The reason Vietnam is such a notable example for South Africa to follow is that there are many structural similarities between the two countries. Both economies are very coal energy dependent and face limitations around investments in transmission networks while having to grapple with foreign investors aggressively cutting back on investments in coal-powered infrastructure.

How did Vietnam do it?

Both the public and private sector knew the country could not afford replacing aging coal power stations and overhauling its transmission and distribution networks. This would result in major disruptions to a society which was already contending with the harsh realities of global lockdowns and economic contraction.

Instead, they opted to focus on a mass rollout of roof-top solar and allowed their citizens to not only protect their own access to electricity, but also be rewarded for tackling the broader electricity crisis the country was facing.

A key feature of the incentive scheme was a generous feed-in tariff for solar users to sell surplus power back into the national electricity grid at a price guaranteed for 20 years - a model which saw citizens of the country feel like they were playing a collaborative role in tackling the energy transition. We are seeing some encouraging signs coming out of the Western Cape to implement a similar model and we should see this adopted by other provinces as roof-top solar gains traction.

While there are some ideological challenges which dominate news headlines and public discourse, the shift toward a greener and more sustainable energy mix is irreversible. The pace of transformation has been slower than required, but the Independent Power Producer (IPP) initiatives are being recognised as some of the best in emerging market.
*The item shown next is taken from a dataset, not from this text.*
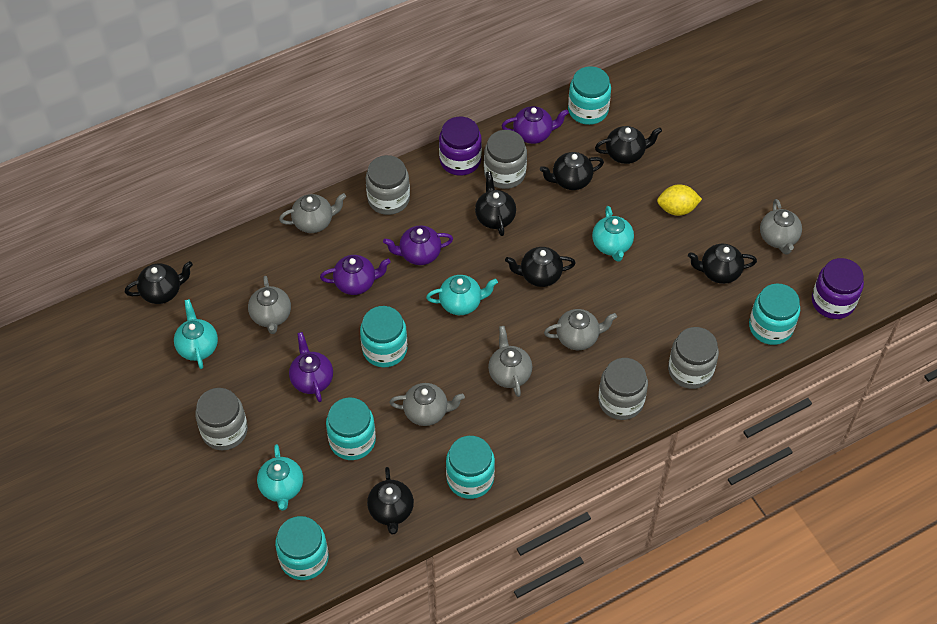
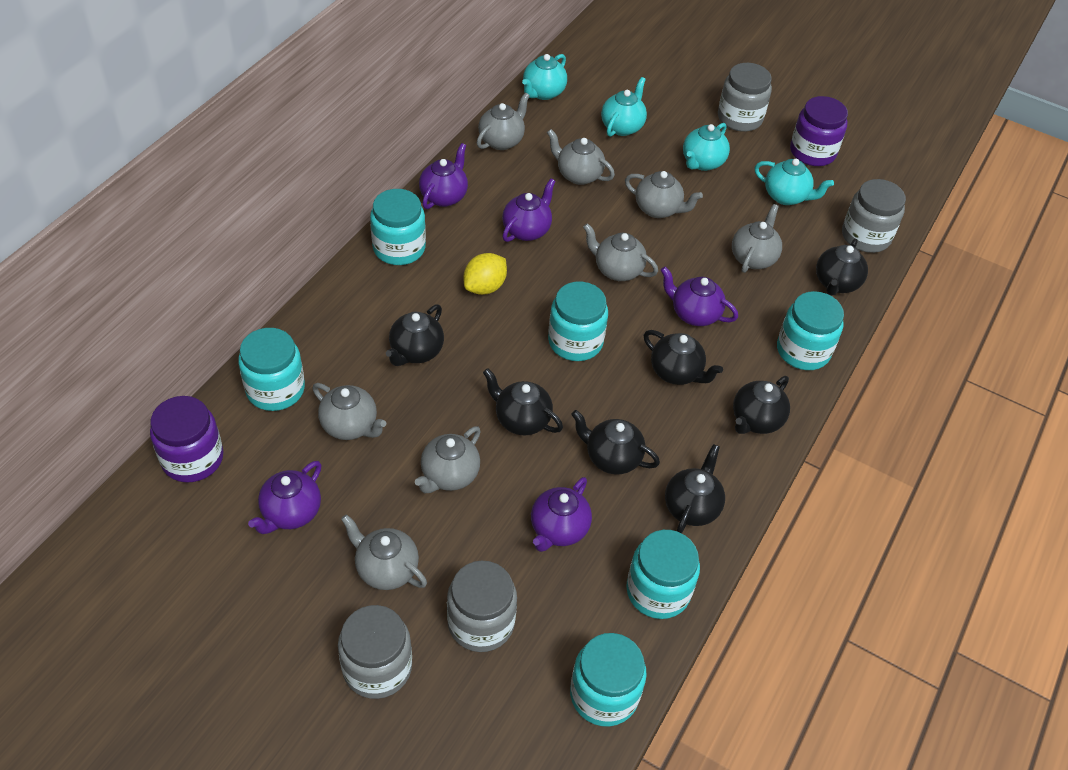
grey jar: [195,388,248,450] [366,155,410,215] [484,130,527,189] [598,358,648,420] [668,327,719,389] = 5 -> [338,605,412,699] [447,561,517,652] [718,63,772,132] [842,179,906,253] = 4
grey teapot: [248,276,291,334] [279,193,346,233] [389,383,465,426] [488,326,532,397] [544,309,617,350] [760,199,802,255] = 6 -> [312,383,386,440] [341,514,427,590] [415,426,481,493] [477,92,530,150] [547,129,615,185] [583,223,658,281] [625,171,703,218] [732,204,782,273] = 8
purple teapot: [289,332,333,402] [320,255,391,295] [383,225,453,265] [502,106,569,144] = 4 -> [248,461,321,534] [419,143,468,209] [502,178,556,242] [531,477,592,552] [661,267,738,326] = 5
The 2023 Budget will be delivered against a backdrop in which there is nothing, more pressing or more mission-critical a task than to resolve the energy crisis.

South Africa can learn two very important lessons from Vietnam’s success.

First, Vietnam added 16.5GW of solar power in just two years. This is proof that it is possible to deliver a step change in additional energy capacity in a short span of time. Second, incentives matter. There is a large toolbox of regulatory and legislative instruments, policy options and incentives that can drive desired outcomes. It will be interesting to note the details around the tax incentives for solar power and other measures, as announced by President Cyril Ramaphosa in his state of the nation address.

With a crisis comes to the opportunity to emerge stronger than before.  We have invested time and money in understanding the issues plaguing our energy environment and we have tried various solutions. We as country cannot allow a good crisis to go to waste, we have the opportunity to re-imagine a new energy future. Indeed, inspiration has come from the unlikeliest of places – Vietnam. Let us get to work.